A shocking claim swiftly spreading online said the United States intentionally set the Hawaiian blaze, but on a closer look, the information appears to debunk itself.
The source of it comes from China, according to the New York Times.
The wildfires tore through Maui in early August.
“everything was burning around, explosions, cars blowing up, embers just flying,” Vixay Phonxaylinkham, a Maui wildfires survivor, said.
The devastating blaze is considered among the country’s deadliest disasters. Killing at least 97 people.
First, the accusation cited a so-called “explosive new report” from Britain’s intelligence agency, MI6.
The so-called report claims the U.S. military started the deadly fire in Maui during a secret “weather weapon” test.
It adds that with this “weapon,” the U.S. military can cause floods, volcanic eruptions, and extreme storms to damage its, quote: “enemies.”

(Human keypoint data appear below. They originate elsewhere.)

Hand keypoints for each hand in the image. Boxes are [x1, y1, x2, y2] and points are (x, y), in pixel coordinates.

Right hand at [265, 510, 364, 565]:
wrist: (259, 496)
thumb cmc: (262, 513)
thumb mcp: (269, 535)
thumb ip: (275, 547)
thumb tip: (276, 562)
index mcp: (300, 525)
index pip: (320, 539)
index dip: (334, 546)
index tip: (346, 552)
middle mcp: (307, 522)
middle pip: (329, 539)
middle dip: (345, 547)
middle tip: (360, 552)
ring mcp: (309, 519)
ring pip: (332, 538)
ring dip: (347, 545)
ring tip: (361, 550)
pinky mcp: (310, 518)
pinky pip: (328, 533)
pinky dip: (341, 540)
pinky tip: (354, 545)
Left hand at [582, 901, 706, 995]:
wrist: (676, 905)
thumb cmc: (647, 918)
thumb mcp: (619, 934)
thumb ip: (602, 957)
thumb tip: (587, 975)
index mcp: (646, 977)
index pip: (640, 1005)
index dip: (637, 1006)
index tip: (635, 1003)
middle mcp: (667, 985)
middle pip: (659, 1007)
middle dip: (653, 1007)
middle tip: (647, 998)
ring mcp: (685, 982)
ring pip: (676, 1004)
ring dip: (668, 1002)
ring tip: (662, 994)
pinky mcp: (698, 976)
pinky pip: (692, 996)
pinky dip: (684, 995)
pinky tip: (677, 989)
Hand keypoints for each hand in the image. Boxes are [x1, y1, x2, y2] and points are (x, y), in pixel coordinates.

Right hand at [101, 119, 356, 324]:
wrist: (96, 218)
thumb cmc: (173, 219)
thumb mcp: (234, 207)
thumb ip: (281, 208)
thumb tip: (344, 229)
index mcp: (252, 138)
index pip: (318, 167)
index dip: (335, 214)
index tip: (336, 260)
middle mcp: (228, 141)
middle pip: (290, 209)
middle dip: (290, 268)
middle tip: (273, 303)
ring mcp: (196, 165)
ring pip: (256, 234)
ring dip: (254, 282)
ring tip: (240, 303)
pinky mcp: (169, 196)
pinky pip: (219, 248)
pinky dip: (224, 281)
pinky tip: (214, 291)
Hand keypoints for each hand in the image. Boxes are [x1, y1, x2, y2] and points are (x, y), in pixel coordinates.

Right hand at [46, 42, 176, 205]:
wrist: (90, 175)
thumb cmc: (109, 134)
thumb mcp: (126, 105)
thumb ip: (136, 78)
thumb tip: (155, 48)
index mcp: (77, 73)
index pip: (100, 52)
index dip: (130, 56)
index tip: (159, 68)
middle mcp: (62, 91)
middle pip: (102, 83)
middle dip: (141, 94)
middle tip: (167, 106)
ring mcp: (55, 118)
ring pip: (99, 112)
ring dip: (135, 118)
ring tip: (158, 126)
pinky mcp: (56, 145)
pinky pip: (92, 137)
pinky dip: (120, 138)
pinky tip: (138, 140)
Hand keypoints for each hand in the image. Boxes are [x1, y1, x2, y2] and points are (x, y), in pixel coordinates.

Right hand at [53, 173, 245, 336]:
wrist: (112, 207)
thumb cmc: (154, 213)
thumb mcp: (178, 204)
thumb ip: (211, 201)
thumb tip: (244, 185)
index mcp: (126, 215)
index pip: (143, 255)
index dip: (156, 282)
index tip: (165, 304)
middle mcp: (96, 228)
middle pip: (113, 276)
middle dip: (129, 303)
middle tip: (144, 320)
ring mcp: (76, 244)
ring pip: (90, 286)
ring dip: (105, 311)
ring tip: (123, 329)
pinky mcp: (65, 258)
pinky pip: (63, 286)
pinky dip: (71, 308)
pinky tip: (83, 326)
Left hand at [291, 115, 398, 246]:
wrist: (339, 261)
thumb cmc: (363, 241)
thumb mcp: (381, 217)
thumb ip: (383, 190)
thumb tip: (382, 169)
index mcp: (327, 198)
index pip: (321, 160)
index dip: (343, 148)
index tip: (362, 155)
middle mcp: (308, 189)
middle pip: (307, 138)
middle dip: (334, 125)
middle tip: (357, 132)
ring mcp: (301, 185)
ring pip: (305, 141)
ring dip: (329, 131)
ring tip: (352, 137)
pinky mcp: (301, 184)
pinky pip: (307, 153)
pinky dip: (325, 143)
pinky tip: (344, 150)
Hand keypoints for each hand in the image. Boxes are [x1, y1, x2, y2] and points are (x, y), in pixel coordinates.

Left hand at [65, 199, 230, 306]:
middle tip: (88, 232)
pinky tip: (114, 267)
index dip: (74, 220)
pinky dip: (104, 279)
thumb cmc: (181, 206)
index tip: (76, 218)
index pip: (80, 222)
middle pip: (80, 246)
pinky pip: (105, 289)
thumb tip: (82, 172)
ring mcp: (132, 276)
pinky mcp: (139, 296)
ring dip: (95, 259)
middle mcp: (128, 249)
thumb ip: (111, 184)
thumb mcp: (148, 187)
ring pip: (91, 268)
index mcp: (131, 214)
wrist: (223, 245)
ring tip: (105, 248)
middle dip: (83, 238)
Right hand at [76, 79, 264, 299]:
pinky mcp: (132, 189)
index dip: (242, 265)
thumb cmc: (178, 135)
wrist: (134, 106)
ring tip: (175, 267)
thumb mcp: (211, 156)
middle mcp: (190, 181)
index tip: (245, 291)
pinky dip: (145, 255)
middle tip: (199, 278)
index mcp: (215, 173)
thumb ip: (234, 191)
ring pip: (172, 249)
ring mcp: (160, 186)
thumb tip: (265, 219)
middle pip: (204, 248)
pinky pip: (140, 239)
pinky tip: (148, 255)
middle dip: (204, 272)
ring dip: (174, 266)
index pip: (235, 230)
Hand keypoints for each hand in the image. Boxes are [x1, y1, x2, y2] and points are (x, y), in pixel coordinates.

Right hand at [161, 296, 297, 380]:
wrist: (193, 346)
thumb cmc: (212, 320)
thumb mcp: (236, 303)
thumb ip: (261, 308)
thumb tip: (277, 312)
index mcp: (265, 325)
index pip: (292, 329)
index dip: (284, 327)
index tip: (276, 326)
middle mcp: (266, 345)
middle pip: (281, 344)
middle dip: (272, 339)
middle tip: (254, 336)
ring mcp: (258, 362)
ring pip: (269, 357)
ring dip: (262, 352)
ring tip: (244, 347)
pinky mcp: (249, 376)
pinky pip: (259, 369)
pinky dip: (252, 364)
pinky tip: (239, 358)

The message has spread across a dozen major platforms: From mainstream Chinese media to Facebook, YouTube, and X—formerly Twitter.
The statement also appears to contradict itself.
A Chinese post in August asserted that MI6 identified the Maui wildfire’s so-called source after “months of investigation.”
Yet that fire broke out just 16 days before the article was published.
There’s no evidence the U.S. military is developing a “weapon” that summons fire or floods.
A Hawaiian electric utility has acknowledged its power lines started the first fire on Maui.
It’s not the first time Beijing has used disinformation to target Americans.
In July, a cybersecurity firm found over 70 fake news websites and social media accounts spreading political messaging from Beijing.
The campaign also allegedly staged two in-person protests in Washington and put up a pro-Beijing billboard in Times Square.